PROBLEM REQUIREMENTS
In your copy, leave out the pictures and reproduce the listing below exactly.

ENTRIES PROVIDED: Begin

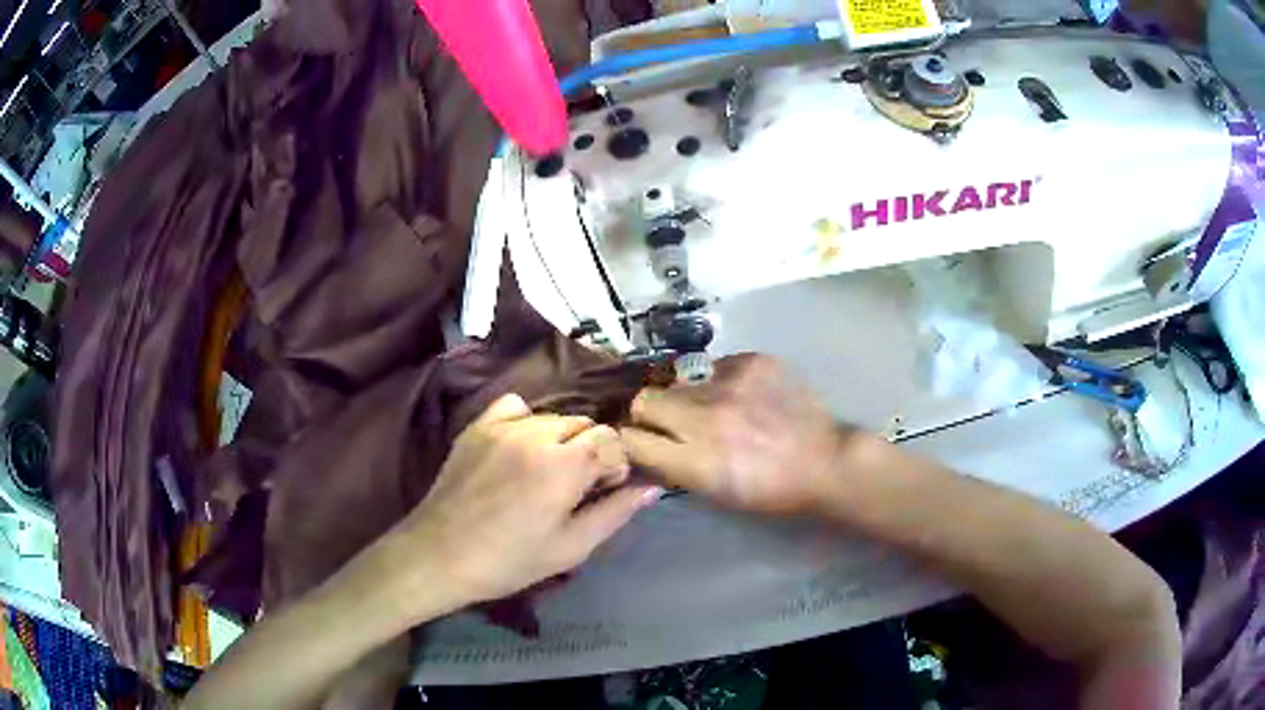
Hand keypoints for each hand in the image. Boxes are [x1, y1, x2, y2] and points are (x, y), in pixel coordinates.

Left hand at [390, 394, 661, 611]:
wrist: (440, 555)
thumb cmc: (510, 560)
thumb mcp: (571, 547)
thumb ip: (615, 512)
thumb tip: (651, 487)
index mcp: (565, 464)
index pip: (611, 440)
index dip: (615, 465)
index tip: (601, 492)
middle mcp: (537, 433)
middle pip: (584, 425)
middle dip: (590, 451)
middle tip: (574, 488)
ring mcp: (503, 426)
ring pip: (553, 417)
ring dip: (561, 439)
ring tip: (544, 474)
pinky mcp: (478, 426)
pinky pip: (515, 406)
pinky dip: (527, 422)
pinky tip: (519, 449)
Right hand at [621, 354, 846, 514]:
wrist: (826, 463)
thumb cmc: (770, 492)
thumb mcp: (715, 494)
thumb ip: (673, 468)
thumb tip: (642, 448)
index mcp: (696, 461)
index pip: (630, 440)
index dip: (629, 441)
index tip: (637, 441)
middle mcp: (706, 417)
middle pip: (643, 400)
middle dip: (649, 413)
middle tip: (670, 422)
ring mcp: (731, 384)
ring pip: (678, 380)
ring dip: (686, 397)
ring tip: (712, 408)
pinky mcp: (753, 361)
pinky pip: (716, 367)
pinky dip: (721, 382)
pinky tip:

ENTRIES PROVIDED: End

REPLY TO THE EXERCISE
Hand keypoints for each hand in the image. Boxes are [x1, y1, x2, y2] and points are (x, y), in pixel coordinates.

Left hand at [390, 394, 661, 611]:
wrist: (440, 555)
thumb cmc: (510, 560)
thumb mcp: (571, 547)
thumb ip: (615, 512)
thumb tip: (651, 487)
index mcp: (565, 464)
index pip: (611, 440)
index dip: (615, 465)
index tip: (601, 492)
middle mcp: (537, 433)
middle pip: (584, 425)
middle dip: (590, 451)
middle tip: (574, 488)
ring mcp: (503, 426)
ring pip: (553, 417)
ring dip: (561, 439)
ring tip: (544, 474)
pinky mcp: (478, 426)
pinky pip: (515, 406)
pinky dip: (527, 422)
pinky tip: (519, 449)
Right hand at [621, 354, 846, 514]:
wrist: (826, 463)
thumb cmc: (770, 492)
thumb mcp: (715, 494)
thumb ip: (673, 468)
thumb tip: (642, 448)
index mcp: (696, 461)
index pip: (630, 440)
index dip: (629, 441)
index tip: (637, 441)
middle mcp: (706, 417)
middle pip: (643, 400)
middle dip: (649, 413)
middle tip: (670, 422)
ring mcp: (731, 384)
ring pip: (678, 380)
ring dip: (686, 397)
ring tip: (712, 408)
pinky mcp: (753, 361)
pinky pip: (716, 367)
pinky dip: (721, 382)
pinky tip:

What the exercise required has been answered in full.